L’ONU demande l’aide du Canada pour endiguer la violence fondée sur le genre

OTTAWA — Une initiative des Nations Unies visant à éliminer la violence fondée sur le genre demande au Canada de fournir de l’argent pour aider à endiguer le recul des droits des femmes, même si les libéraux réduisent l’aide étrangère.

«Les droits des femmes et la violence contre les femmes et les filles ne sont pas une question secondaire», a souligné Nahla Valji, conseillère principale en matière d’égalité des sexes à l’ONU, un poste que le Canada a poussé à créer au siège de l’agence à New York.

Mme Valji, qui a grandi à Burnaby, en Colombie-Britannique, est sur la colline du Parlement cette semaine pour demander au premier ministre Justin Trudeau d’aider à freiner l’érosion des droits des femmes dans le monde.

Elle donne suite à une lettre de la sous-secrétaire générale des Nations Unies, Amina Mohammed, qui a demandé à M. Trudeau d’aider à financer ce qu’on appelle l’Initiative Spotlight.

Le projet a été lancé en 2017 avec l’engagement de l’Union européenne de 500 millions d’euros, soit environ 740 millions $CAN, pour des projets visant à lutter contre la violence sexiste et à donner aux femmes une place à la table des négociations post-conflit.

L’Initiative Spotlight travaille dans deux douzaines des pays les plus pauvres du monde, aidant des groupes locaux à lancer des projets qui fournissent des emplois aux femmes tout en éliminant la violence.

Par exemple, un projet au Liberia a travaillé avec des aînés et des groupes féministes dans ce pays d’Afrique de l’Ouest pour aider à faire respecter une interdiction nationale de l’excision, également connue sous le nom de mutilation génitale féminine. Spotlight Initiative a également dispensé une formation afin que les personnes qui avaient l’habitude d’effectuer cette pratique puissent à la place trouver des emplois dans l’agriculture.

Pourtant, la demande de Mme Valji arrive à un moment où de nombreux pays connaissent des changements drastiques.

Le régime taliban afghan a interdit aux femmes d’aller à l’école, les organisations criminelles en Haïti érigent en armes la violence sexuelle dans leurs guerres de territoire.
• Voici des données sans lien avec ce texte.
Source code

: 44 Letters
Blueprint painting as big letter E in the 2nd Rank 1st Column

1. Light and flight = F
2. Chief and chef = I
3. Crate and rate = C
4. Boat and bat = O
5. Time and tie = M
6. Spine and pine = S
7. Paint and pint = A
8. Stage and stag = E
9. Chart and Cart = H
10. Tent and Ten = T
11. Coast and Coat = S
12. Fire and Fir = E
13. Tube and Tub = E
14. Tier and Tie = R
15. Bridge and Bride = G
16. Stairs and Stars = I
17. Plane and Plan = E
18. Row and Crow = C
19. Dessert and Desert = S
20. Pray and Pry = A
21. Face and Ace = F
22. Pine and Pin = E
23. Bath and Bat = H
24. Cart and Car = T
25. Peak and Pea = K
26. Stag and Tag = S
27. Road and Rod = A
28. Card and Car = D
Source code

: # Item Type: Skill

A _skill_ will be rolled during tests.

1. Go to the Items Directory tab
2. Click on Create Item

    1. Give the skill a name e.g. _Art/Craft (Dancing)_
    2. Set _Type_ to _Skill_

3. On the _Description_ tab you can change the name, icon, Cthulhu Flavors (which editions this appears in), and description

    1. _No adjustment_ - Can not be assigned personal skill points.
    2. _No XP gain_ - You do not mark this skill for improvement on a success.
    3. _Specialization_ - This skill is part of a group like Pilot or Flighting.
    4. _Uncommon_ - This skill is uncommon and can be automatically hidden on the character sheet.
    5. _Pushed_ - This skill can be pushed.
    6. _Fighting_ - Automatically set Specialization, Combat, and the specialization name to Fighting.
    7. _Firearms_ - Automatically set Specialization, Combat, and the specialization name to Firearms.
Le taux de féminicide au Honduras, au Salvador et au Guatemala est comparable à celui des pays en situation de conflit, souligne-t-elle.

«Pendant de multiples crises à l’échelle mondiale et la prolifération de la violence contre les femmes et les filles, nous avons en fait été en mesure de prouver un modèle de réussite», a fait valoir Mme Valji.

Le bureau de Nahla Valji n’a pas voulu partager la lettre, mais a déclaré qu’il «invite le Canada à être un partenaire dans l’augmentation de l’investissement» d’ici la fin de 2023. Il n’a pas précisé de montant.

Elle s’appuie sur la rhétorique des libéraux pour mettre les femmes au centre de leurs efforts diplomatiques, comme par le biais d’une politique d’aide féministe.

«Le Canada a toujours été un chef de file sur la scène internationale, depuis Lester B. Pearson jusqu’à aujourd’hui, en termes de multilatéralisme», a-t-elle soutenu.

«Tout au long de l’histoire, le Canada est passé de la parole aux actes en ce qui concerne les valeurs de la charte [de l’ONU].»

Le gouvernement dit qu’il évalue la demande. Mais en même temps, les compressions fédérales obligent le secteur du développement à se préparer à réduire les programmes.

Les libéraux insistent sur le fait qu’une baisse de 15 % du financement de l’aide étrangère n’est pas réellement une réduction, car elle est supérieure à leurs dépenses d’avant la pandémie.

M. Trudeau a été confronté à des questions à ce sujet la semaine dernière lors de l’événement Global Citizen Now à New York. Il a souligné qu’une recrudescence des crises humanitaires signifie que le Canada dépensera davantage pour le soutien réactif, même si les dépenses proactives pour les projets de développement sont de retour à peu près au même niveau qu’avant la pandémie de COVID-19.

Pourtant, Mme Valji a déclaré que le Canada est l’un des meilleurs pays au monde pour tenter de lutter contre la violence sexiste, en partie en admettant ses propres problèmes à la maison.

«Ce rôle de leadership qu’ils jouent sur la scène internationale a également été une réflexion sur le fait qu’aucun pays au monde n’a atteint l’égalité des sexes», a-t-elle mentionné.

Elle a noté que l’ambassadrice du Canada pour les femmes, la paix et la sécurité, Jacqueline O’Neill, est responsable non seulement de défendre les femmes à l’étranger, mais aussi de voir ce que le Canada peut apprendre de la façon dont d’autres pays font des progrès pour les femmes.